My neighbor grows peppers. They are perfect, pointed steeples, bursting in greens and reds; like the platonic form of peppers. The kind of produce that makes anything wrapped in plastic seem ludicrous. Did you know that all peppers come from the Americas and the Caribbean? Peppers are transplants to Korea. I am too, but my mark here will be invisible and my time here will be relatively short.
I think of these peppers as my friends. I have watched them grow this year, from tiny little stubs—the first hints of something new—to long and ripe and confident. It is winter now and they are shriveled and frost coated. Some of them still faintly gleam with the red of their once lush youth. I don’t know why so many were left to rot. I have wondered what would happen if I picked one1 and took it home with me; if I crunched it between my teeth and felt its heat. Heat from the dirt under my apartment. Heat from my adopted home. But I’ve always been too scared—I think I’m worried they won’t taste like how I expect.
I like to think they have watched me too, although I am not sure what they have noticed. Peppers and humans both grow in tiny increments, but peppers have nothing to prove.
2024 has been my year of solitude. I live alone in a rural area of a foreign country. When I arrived, I didn’t know anyone who had even visited Korea before. I now have a great community of friends here from all over the world. However, much of my time is spent alone. And I love this, in a way I never imagined I would. I am aware that the older we get the more committed we become, to people and places and careers. Right now, I have relatively few commitments. I have spent this year basking in that freedom, sampling everything this country and the world has to offer. It has truly been one of the best years of my life, full of new places and friends and experiences. But, perhaps more importantly, it has also been the year where I finally had the time to become friends with myself. Or at least, friendlier. I have rediscovered a home within my skin, after feeling homeless for a long time. I still have a long way to go, but I feel less like a thing that needs to be restrained, which is maybe the greatest freedom of all.
However, this time alone has also allowed me to explore my hidden desires more fully. And I have found something that terrifies me: a hunger to commit to something. You can only truly fail at something you commit to: that’s why so many of us are addicted to the distance and safety that irony provides. Despite that, I have realized that I want to commit to writing, although I am not sure what that really means yet. I have always wanted to be everything, but I know now that each choice leaves a million graves, left to gather dust and moss and be forgotten. But worse is making no choice at all. I can’t be everything. But I can be something, and that is up to me.

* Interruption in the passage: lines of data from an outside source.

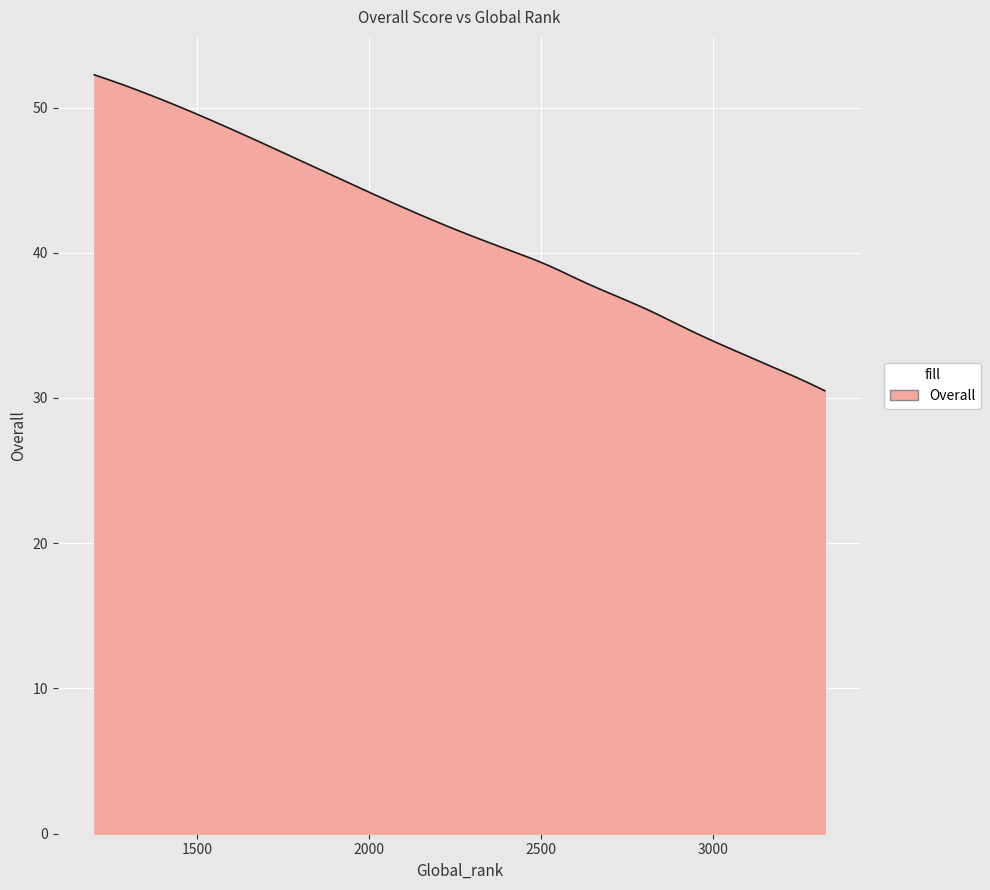

What is the minimum value shown in the chart?

30.5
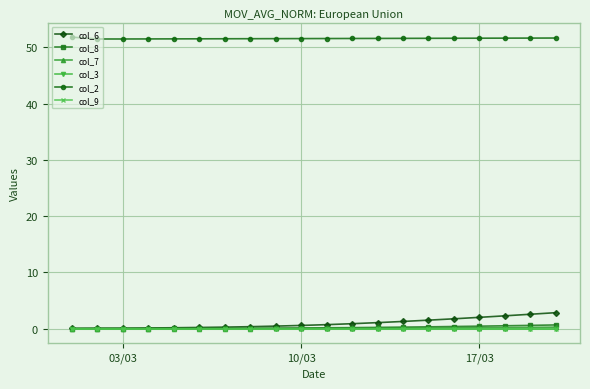

Is this an area chart (filled region under the line)?

No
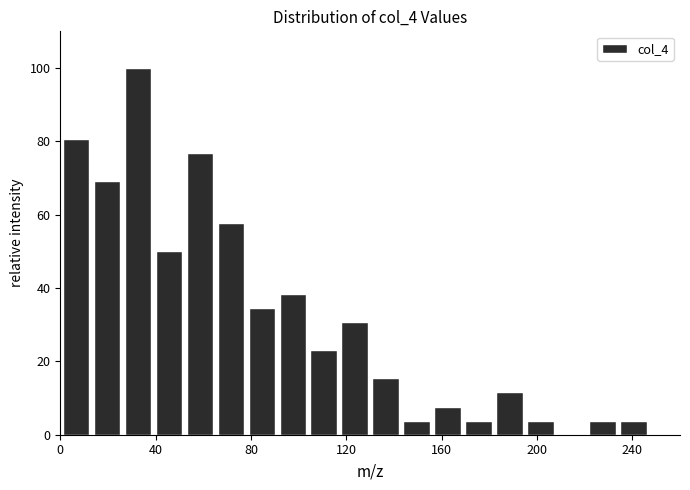

Around what value on the x-axis is the tallest bar? Give the approximate position of its centre, as read against the axis.

35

I am sentimental and I always make resolutions even if I don’t always follow through on them. Last year, the main resolution I made was to essentially just write. And I did. I dabbled in a bunch of new genres and I started my Substack. It may have been a slow start but that’s infinitely better than nothing. I have been thinking of 2025 as a sequel to 2024. 2024 was the first year since 2020 that I spent living in only one country, but a lot of it was spent still getting my footing here. This year, my new goal is to simply be more consistent. I have many ideas and many started projects, but I have decided to start a monthly series. My plan is to publish the last weekend of the month, but I will probably be late sometimes. I will also allow myself 2 passes, one of which I will possibly use in January because I will be traveling for most of the month. We’ll see. I’m trying to be cautious about this commitment because I am afflicted with a horrible case of perfectionism and I don’t want to set myself up for disappointment. I also have no background in creative writing, so I’m learning as I go. But, I know—painfully and intimately—the annoying truth that any writing is better than no writing. Even something atrocious is better than a blank page.
So with that, I am here to share my new series: Strange Souvenirs.2 In this series, I will write l’histoire d’un souvenir from a city or place I have spent time in. This could be anywhere, from Tokyo to Wisconsin. My stories will be autofiction, but I promise they will all have some basis in truth. I have no idea if this will be interesting to people, but it’s a project that I find exciting. I’m excited about what I will learn from it. I’m excited about Substack and hope to connect with more people here. I’m excited to get better at expressing myself. I am excited. A lot can happen in 12 months. Who knows, maybe come summer, I will be brave enough to pick a pepper.
Love Lize
P.S. AFTER I FUCKING WROTE THIS I WALKED HOME JUST IN TIME TO SEE A DRUNK MAN PISSING ON MY PEPPERS & I’M NOT SURE WHAT TO MAKE OF THAT.
not a peck, just one
I also played with the title “Queer Souvenirs” bc I am queer and it sounds delicious, but I didn’t want the broader meaning of the word to eclipse the vibe I’m going for in this series. Also when I googled it, one of the first things that came up was a threatening Etsy link called “Gifts for Queer” which seemed like a bad omen.